## What to produce
Count the lines in the records below that contain the string "half", matching case exactly, and give only that number.

_ _ _ _ _ _ _

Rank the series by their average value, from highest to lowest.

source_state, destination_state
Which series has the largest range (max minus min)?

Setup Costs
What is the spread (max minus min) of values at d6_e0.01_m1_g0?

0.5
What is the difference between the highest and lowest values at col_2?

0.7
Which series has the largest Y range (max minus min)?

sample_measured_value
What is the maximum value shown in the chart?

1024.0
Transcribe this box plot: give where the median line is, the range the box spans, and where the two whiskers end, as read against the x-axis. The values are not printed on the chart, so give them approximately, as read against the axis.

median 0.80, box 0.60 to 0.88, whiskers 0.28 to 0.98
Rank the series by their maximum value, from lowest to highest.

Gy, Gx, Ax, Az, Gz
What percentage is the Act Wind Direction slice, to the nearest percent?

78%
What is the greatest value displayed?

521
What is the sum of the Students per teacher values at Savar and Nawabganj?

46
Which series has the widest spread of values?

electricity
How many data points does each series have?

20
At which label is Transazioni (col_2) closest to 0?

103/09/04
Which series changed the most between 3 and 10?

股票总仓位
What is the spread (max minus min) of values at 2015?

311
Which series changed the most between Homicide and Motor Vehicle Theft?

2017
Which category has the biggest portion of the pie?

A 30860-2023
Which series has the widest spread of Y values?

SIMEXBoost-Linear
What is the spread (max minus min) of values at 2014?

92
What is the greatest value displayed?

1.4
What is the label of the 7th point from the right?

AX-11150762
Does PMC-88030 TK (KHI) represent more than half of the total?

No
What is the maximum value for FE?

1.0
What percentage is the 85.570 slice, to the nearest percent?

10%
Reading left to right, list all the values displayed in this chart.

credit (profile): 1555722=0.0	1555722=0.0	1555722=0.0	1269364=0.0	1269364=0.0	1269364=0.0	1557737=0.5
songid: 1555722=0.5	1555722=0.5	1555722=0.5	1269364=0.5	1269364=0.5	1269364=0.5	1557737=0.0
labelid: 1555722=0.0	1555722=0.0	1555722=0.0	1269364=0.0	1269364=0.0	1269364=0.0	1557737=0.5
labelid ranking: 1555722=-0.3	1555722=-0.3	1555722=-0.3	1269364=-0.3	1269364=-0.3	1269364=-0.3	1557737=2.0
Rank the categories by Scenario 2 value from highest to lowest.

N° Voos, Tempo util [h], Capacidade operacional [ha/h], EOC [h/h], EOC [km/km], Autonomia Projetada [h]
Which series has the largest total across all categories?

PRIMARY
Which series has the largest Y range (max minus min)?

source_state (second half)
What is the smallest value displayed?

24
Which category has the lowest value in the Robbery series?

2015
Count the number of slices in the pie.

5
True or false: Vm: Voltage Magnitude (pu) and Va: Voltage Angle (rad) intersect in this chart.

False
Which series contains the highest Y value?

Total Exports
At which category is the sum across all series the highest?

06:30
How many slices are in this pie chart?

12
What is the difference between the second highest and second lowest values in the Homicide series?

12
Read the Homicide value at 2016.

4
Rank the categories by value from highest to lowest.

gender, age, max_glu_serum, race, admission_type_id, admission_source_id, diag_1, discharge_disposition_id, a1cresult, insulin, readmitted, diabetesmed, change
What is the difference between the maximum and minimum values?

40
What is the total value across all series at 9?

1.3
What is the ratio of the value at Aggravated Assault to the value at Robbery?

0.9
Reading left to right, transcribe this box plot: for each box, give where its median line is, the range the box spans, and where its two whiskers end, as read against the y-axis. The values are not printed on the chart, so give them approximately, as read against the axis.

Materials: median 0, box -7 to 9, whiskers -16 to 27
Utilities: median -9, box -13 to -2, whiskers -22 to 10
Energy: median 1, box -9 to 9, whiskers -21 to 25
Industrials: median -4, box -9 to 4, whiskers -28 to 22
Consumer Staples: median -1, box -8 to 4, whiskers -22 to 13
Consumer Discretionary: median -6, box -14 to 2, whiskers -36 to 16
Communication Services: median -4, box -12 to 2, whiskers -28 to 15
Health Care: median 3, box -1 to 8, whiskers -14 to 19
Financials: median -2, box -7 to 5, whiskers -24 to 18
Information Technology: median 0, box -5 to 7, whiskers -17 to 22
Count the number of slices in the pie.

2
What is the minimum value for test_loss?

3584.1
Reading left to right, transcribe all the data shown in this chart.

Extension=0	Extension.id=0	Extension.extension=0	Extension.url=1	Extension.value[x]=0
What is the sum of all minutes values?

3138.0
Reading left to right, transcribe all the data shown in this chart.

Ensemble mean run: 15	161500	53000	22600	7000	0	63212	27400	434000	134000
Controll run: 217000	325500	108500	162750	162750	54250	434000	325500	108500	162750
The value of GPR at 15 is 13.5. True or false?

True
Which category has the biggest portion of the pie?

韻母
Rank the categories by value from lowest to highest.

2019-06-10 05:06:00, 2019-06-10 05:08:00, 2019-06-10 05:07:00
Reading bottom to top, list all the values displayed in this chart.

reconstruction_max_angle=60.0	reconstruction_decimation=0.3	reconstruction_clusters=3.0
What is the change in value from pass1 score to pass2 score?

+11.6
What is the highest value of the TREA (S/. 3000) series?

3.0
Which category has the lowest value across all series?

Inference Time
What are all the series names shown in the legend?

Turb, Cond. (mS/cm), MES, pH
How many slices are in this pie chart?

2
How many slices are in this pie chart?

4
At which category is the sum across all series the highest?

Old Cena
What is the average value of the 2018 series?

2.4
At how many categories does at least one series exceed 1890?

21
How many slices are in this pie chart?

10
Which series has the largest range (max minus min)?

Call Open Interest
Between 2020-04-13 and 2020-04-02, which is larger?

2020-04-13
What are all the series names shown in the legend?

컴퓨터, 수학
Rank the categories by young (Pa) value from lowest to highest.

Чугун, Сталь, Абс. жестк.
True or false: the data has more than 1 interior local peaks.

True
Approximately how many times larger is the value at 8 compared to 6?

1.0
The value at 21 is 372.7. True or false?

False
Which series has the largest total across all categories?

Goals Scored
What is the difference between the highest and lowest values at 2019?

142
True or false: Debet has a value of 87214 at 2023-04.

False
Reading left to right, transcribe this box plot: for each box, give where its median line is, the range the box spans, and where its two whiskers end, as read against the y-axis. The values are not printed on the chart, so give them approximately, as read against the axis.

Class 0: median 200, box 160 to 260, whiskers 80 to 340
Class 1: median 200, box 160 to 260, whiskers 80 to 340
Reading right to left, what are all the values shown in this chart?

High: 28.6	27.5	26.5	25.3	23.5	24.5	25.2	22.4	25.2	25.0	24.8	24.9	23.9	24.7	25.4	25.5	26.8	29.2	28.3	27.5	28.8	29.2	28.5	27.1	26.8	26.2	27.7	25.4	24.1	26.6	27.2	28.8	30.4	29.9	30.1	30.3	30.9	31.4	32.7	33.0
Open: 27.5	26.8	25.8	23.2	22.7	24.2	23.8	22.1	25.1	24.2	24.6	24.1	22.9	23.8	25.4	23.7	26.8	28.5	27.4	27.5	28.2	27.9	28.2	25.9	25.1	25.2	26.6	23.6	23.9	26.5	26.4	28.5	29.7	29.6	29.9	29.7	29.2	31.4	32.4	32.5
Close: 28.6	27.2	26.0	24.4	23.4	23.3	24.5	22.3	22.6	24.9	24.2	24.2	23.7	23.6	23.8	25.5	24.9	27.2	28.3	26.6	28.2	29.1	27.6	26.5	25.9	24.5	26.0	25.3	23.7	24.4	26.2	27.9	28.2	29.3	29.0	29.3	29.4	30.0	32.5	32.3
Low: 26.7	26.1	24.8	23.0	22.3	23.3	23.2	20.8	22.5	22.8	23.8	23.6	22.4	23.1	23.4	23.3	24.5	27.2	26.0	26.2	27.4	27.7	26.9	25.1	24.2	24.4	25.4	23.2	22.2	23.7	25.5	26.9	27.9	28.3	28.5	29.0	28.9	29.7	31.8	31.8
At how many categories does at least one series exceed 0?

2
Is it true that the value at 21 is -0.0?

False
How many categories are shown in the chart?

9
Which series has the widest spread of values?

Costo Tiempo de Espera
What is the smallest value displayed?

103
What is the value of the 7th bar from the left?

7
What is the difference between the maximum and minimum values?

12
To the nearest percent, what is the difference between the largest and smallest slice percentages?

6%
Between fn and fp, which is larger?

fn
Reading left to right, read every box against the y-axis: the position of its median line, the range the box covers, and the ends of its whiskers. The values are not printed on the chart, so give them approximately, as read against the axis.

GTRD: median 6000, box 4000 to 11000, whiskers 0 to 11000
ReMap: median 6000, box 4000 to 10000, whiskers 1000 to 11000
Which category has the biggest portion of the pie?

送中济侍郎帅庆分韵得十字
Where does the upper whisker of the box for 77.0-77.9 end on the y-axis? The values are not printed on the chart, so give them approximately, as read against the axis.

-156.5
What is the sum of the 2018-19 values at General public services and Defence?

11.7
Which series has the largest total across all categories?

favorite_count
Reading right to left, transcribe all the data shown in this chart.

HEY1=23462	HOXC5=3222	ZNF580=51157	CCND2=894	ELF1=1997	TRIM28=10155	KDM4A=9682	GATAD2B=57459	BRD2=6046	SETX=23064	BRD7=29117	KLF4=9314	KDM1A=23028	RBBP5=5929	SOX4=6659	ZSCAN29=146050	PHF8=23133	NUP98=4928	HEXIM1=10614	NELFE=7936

_ _ _ _ _ _ _

## Answer section
2